→ DOCUMENT:
Henry quickly gave in and allowed Montfort to take control of the council. His son Edward, however, began using patronage and bribes to win over many of the barons. Their disruption of parliament in October led to a renewal of hostilities, which saw the royalists able to trap Simon in London. With few other options available, Montfort agreed to allow Louis IX of France to arbitrate their dispute. Simon was prevented from presenting his case to Louis directly on account of a broken leg, but little suspected that the king of France, known for his innate sense of justice, would completely annul the Provisions in his Mise of Amiens in January 1264. Civil war broke out almost immediately, with the royalists again able to confine the reformist army in London. In early May 1264, Simon marched out to give battle to the king and scored a spectacular triumph at the Battle of Lewes on 14 May 1264, capturing the king, together with Prince Edward and Richard of Cornwall, Henry's brother and the titular King of Germany.

Montfort announced after the Battle of Lewes that all debts owed to the Jews were cancelled, as he had promised. [37]

Rule and parliamentary reform

Montfort used his victory to set up a government based on the provisions first established at Oxford in 1258. Henry retained the title and authority of King, but all decisions and approval now rested with his council, led by Montfort and subject to consultation with parliament. His Great Parliament of 1265 (Montfort's Parliament) was a packed assembly to be sure, but it can hardly be supposed that the representation which he granted to the towns was intended to be a temporary expedient. [28]

Montfort sent his summons, in the king's name, to each county and to a select list of boroughs, asking each to send two representatives. This body was not the first elected parliament in England. In 1254, Henry was in Gascony and in need of money. He gave instructions for his regent, Queen Eleanor, to summon a parliament consisting of knights elected by their shires to ask for this 'aid'. Montfort, who was in that parliament, took the innovation further by including ordinary citizens from the boroughs, also elected, and it was from this period that parliamentary representation derives. The list of boroughs which had the right to elect a member grew slowly over the centuries as monarchs granted charters to more English towns. (The last charter was given to Newark in 1674.)

→ TASK LIST:
• 1. Transcribe the Simon de Montfort passage between "Montfort sent his" and "Newark in 1674.)", inclusive.
• 2. In the Simon de Montfort passage, whom did Henry instruct to summon a parliament of elected knights in 1254?
• 3. Resume the passage on Simon de Montfort and parliamentary reform, picking up right after its final sentence.

→ DATA ENTRIES:

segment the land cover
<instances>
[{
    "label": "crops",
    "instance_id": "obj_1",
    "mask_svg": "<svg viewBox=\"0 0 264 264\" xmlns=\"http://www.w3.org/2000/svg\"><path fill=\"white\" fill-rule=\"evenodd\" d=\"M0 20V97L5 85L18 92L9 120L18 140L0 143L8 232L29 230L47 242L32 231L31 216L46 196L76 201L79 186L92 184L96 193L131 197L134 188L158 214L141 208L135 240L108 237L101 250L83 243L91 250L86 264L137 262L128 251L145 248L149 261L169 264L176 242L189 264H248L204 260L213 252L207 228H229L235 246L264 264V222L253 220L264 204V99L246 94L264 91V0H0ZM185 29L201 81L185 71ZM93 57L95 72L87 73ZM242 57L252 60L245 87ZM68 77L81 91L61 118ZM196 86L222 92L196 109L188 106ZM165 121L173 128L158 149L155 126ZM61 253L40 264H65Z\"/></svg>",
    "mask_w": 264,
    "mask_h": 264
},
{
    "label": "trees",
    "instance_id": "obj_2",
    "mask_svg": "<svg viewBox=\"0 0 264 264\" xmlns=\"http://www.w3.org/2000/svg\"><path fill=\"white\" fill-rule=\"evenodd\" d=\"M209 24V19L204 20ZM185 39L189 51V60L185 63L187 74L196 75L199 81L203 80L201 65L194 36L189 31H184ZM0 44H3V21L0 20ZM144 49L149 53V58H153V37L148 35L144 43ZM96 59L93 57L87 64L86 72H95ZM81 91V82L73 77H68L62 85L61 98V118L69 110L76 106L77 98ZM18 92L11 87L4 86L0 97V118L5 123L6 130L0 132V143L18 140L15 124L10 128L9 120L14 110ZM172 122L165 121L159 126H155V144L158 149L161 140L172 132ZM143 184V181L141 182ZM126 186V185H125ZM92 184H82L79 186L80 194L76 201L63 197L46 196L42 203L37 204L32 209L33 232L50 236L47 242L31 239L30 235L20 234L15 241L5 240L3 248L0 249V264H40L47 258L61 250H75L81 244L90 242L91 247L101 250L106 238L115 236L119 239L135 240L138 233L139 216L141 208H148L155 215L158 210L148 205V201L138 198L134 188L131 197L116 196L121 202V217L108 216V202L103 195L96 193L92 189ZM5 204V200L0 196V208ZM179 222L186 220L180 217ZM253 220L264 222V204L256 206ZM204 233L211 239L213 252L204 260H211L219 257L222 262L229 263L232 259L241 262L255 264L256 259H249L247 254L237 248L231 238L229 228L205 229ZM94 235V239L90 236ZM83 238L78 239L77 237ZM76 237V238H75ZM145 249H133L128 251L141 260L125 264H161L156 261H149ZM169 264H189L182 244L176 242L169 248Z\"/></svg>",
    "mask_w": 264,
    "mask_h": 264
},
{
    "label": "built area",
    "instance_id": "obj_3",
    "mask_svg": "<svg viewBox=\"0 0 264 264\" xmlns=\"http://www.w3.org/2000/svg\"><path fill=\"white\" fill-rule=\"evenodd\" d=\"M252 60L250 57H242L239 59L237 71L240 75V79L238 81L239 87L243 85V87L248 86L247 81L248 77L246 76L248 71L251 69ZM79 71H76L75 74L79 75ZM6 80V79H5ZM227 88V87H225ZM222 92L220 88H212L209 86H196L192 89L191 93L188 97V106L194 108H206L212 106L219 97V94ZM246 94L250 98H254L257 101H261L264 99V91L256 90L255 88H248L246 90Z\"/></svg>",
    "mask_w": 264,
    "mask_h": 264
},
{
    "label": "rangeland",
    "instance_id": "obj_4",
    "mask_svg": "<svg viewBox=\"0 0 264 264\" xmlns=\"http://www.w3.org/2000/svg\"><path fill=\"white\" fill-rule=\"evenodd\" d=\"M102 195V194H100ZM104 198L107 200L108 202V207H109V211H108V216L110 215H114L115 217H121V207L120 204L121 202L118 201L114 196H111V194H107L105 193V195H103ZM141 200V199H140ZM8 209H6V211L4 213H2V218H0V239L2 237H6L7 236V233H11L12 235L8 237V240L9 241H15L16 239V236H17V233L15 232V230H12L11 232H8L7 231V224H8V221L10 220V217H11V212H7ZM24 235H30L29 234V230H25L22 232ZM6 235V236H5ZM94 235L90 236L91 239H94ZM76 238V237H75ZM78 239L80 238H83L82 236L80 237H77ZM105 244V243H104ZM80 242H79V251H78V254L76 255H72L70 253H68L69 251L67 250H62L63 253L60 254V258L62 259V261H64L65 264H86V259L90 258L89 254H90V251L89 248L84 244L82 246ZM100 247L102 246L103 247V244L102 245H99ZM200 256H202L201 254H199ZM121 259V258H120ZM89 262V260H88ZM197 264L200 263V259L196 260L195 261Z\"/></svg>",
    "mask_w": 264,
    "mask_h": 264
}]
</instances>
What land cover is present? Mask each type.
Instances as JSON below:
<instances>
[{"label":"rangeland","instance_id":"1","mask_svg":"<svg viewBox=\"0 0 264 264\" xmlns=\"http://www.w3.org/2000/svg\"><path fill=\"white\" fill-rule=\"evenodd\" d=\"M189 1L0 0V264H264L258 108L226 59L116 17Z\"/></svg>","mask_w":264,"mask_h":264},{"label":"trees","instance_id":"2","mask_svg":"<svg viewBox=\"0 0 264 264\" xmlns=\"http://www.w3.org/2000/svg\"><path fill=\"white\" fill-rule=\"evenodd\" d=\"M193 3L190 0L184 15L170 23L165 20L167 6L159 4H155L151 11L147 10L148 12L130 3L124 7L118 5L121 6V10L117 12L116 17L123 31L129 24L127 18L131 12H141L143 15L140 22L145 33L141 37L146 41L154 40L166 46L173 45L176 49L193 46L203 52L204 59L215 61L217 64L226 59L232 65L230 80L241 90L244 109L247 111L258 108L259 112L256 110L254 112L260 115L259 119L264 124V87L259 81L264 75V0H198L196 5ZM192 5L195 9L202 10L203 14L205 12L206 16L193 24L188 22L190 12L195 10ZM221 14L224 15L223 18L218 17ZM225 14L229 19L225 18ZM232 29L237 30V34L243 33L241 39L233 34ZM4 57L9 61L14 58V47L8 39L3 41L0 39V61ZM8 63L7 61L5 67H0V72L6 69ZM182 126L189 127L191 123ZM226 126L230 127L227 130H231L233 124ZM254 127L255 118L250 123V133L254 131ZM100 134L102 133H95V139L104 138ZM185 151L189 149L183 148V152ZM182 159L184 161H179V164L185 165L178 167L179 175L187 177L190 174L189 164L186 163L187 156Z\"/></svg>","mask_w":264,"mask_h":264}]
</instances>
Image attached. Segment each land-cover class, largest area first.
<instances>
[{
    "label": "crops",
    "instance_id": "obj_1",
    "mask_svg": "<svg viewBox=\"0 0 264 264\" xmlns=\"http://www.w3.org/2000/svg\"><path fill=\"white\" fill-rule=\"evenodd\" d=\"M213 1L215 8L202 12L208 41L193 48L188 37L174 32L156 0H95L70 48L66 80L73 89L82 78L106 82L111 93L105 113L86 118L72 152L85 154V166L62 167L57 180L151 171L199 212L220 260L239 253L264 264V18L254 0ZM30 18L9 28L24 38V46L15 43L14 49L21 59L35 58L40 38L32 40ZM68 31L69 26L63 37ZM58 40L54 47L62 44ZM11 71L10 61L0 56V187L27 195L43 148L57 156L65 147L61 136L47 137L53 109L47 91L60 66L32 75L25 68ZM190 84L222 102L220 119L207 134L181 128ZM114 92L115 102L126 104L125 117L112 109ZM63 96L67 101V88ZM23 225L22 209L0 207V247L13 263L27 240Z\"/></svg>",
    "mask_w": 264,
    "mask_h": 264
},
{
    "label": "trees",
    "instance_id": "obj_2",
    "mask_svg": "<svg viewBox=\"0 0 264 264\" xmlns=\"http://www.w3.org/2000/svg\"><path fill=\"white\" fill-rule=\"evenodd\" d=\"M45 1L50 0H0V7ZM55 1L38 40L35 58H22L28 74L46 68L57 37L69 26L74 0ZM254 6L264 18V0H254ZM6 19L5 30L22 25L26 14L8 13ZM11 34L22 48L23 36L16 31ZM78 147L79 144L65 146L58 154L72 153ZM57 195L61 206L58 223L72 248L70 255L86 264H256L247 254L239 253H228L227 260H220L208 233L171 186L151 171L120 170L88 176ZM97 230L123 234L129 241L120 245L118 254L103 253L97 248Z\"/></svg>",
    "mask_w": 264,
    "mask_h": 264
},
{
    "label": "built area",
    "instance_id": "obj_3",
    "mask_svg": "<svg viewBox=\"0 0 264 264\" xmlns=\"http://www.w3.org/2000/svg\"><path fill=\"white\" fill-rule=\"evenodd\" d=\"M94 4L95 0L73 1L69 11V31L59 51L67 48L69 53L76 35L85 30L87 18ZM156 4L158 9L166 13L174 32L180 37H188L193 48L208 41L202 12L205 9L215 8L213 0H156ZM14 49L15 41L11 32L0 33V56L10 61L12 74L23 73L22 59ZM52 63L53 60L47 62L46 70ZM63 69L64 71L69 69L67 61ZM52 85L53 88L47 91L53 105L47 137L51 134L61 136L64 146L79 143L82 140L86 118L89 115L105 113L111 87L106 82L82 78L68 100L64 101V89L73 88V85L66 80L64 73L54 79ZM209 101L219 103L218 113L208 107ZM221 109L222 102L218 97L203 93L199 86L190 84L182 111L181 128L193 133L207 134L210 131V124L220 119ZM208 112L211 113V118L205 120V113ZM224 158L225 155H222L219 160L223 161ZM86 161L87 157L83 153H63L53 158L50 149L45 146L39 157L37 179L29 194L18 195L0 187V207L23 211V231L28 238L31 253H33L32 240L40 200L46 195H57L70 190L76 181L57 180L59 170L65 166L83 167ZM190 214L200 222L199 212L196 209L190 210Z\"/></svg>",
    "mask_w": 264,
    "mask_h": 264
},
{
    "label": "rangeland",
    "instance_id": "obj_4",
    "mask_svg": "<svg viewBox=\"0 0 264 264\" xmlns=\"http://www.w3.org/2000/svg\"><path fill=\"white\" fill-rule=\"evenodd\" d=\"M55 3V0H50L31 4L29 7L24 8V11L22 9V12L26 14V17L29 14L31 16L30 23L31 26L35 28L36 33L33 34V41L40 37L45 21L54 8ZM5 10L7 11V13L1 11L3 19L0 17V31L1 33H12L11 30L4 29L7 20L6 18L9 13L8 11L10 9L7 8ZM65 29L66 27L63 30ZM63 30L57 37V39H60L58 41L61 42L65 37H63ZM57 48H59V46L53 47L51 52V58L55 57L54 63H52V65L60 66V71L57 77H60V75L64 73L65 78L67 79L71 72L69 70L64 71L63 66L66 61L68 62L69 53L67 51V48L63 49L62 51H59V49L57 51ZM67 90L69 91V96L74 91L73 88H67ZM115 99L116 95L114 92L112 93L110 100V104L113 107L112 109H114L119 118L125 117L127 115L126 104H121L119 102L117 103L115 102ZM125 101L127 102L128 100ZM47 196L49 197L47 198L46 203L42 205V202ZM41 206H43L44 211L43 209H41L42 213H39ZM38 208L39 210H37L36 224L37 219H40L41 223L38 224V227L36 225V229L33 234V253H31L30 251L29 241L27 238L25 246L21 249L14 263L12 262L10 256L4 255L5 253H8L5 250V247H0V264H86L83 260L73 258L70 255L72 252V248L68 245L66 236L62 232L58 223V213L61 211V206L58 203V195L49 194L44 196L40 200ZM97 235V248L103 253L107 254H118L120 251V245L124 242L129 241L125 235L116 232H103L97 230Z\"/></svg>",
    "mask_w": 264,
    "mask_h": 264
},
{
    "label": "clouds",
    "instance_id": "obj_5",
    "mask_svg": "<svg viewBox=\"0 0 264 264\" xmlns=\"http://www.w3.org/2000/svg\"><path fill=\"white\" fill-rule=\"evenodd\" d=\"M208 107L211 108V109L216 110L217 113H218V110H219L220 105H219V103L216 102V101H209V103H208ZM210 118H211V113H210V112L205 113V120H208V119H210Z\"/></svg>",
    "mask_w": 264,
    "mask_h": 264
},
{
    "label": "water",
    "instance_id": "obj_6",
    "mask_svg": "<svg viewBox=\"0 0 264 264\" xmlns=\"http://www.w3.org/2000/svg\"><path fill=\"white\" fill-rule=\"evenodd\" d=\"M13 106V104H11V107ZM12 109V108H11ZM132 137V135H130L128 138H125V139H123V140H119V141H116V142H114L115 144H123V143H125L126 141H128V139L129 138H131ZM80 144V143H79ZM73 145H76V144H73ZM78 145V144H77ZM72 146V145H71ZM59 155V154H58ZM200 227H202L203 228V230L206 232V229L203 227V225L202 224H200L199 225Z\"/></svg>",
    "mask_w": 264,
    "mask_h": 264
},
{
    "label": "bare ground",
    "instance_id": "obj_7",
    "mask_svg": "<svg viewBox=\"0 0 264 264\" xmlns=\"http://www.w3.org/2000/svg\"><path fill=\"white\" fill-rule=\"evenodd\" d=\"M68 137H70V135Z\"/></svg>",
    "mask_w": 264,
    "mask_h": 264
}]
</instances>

→ RESPONSES:
• 1.
Montfort sent his summons, in the king's name, to each county and to a select list of boroughs, asking each to send two representatives. This body was not the first elected parliament in England. In 1254, Henry was in Gascony and in need of money. He gave instructions for his regent, Queen Eleanor, to summon a parliament consisting of knights elected by their shires to ask for this 'aid'. Montfort, who was in that parliament, took the innovation further by including ordinary citizens from the boroughs, also elected, and it was from this period that parliamentary representation derives. The list of boroughs which had the right to elect a member grew slowly over the centuries as monarchs granted charters to more English towns. (The last charter was given to Newark in 1674.)

• 2. His regent, Queen Eleanor.

• 3.
The right to vote in Parliamentary elections for county constituencies was uniform throughout the country, related to land ownership. In the Boroughs, the electoral franchise varied and individual boroughs had varying arrangements.[ citation needed ]

Fall from power and death

The reaction against Montfort's government was baronial rather than popular. [28] The Welsh Marcher Lords were friends and allies of Prince Edward, and when he escaped in May 1265, they rallied around his opposition. The final nail was the defection of Gilbert de Clare, the Earl of Gloucester, the most powerful baron and Simon's ally at Lewes. Clare had grown resentful of Simon's fame and growing power. When he and his brother Thomas fell out with Simon's sons Henry, Simon the Younger, and Guy, they deserted the reforming cause and joined Edward.

Though boosted by Welsh infantry sent by Montfort's ally Llywelyn ap Gruffudd, Simon's forces were severely depleted. Prince Edward attacked his cousin, his godfather's son Simon's forces at Kenilworth, capturing more of Montfort's allies. Montfort himself had crossed the Severn with his army, intending to rendezvous with his son Simon the Younger. When he saw an army approaching at Evesham, Montfort initially thought it was his son's forces. It was, however, Edward's army flying the Montfort banners they had captured at Kenilworth. At that point, Simon realised he had been out-manoeuvred by Edward.

A 13th-century cloth depiction of the mutilation of Montfort's body after the Battle of Evesham Montfort Evesham.jpg
A 13th-century cloth depiction of the mutilation of Montfort's body after the Battle of Evesham

An ominous black cloud hung over the field of Evesham on 4 August 1265 as Montfort led his army in a desperate uphill charge against superior forces, described by one chronicler as the "murder of Evesham, for battle it was none". [40] On hearing that his son Henry had been killed, Montfort replied, "Then it is time to die." [41] During the battle, a twelve-man squad of Edward's men had stalked the battlefield independent of Edward's main army, their sole aim being to find the earl and cut him down. Montfort was hemmed in; Roger Mortimer killed Montfort by stabbing him in the neck with a lance. [42] Montfort's last words were said to have been "Thank God". [41] Also slain with Montfort were other leaders of his movement, including Peter de Montfort and Hugh Despenser.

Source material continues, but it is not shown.